Plus, as I just learned, a small team of the UBA recently launched a mobile version of the library website.

I like their approach. This team consisting of Driek Heesakkers (project leader), Lukas Koster, Gre Ootjers, Roxana Popistasu en Alice Doek, realized this “perpetual beta version” in no more than 7 weeks (from first meeting till launch at April 1st). There aim was not to strive for perfection, but to develop a version first and to learn from their mistakes and the feedback from the users. Thus highly interactive.

Another excellent principle was that they designed ONE mobile app for all smart phones.

This is what UBA mobile offers right now:

  • The library catalog (searching; reserve items; renew loans)
  • Opening hours and addresses of library locations
  • Locations (on a map)
  • Contact phone numbers
  • Questions, feedback
  • News via @bibliotheekuva-tweets

The most important feature, full access to the digital library (with link to all subscriptions) is not yet realized.

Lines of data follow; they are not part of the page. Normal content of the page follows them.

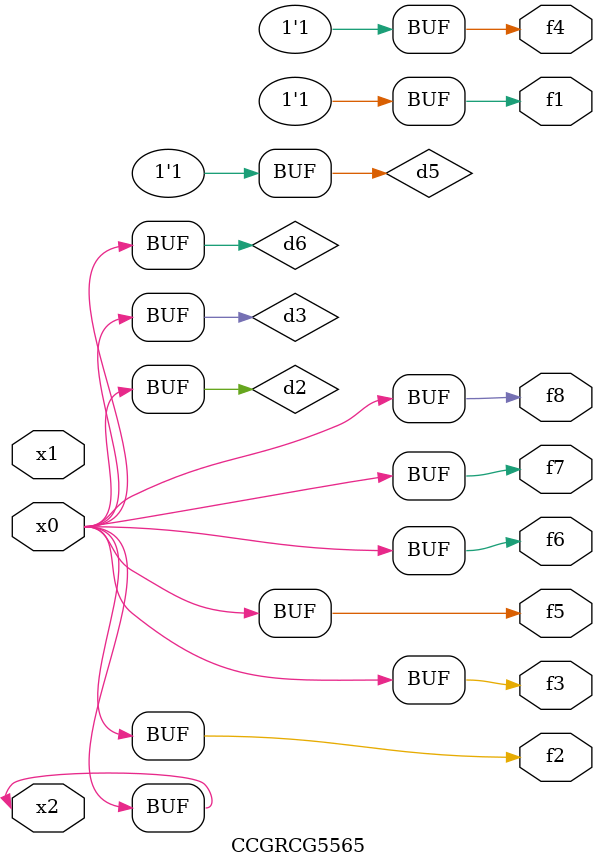
<source format=v>
module CCGRCG5565(
	input x0, x1, x2,
	output f1, f2, f3, f4, f5, f6, f7, f8
);

	wire d1, d2, d3, d4, d5, d6;

	xnor (d1, x2);
	buf (d2, x0, x2);
	and (d3, x0);
	xnor (d4, x1, x2);
	nand (d5, d1, d3);
	buf (d6, d2, d3);
	assign f1 = d5;
	assign f2 = d6;
	assign f3 = d6;
	assign f4 = d5;
	assign f5 = d6;
	assign f6 = d6;
	assign f7 = d6;
	assign f8 = d6;
endmodule

</source>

I hope our medical library will follow this shining example. Many medical students and doctors use smart-phones and I’m sure a digital version of our medical library website would surely be appreciated by our clients.

Mobile is the future. What do you think?

Below a short and clear presentation by Lukas Koster at UGUL (UGame ULearn) 2010.

The web address of the mobile site is: http://cf.uba.uva.nl/mobiel.

Short notice about UBA mobile at the news section of the UBA.

Janneke Staaks (librarian for: Psychology, Cultural Anthropology and Pedagogical and Educational Sciences) has dealt more in depth with this subject. See this post at her (Dutch) blog FMG Library.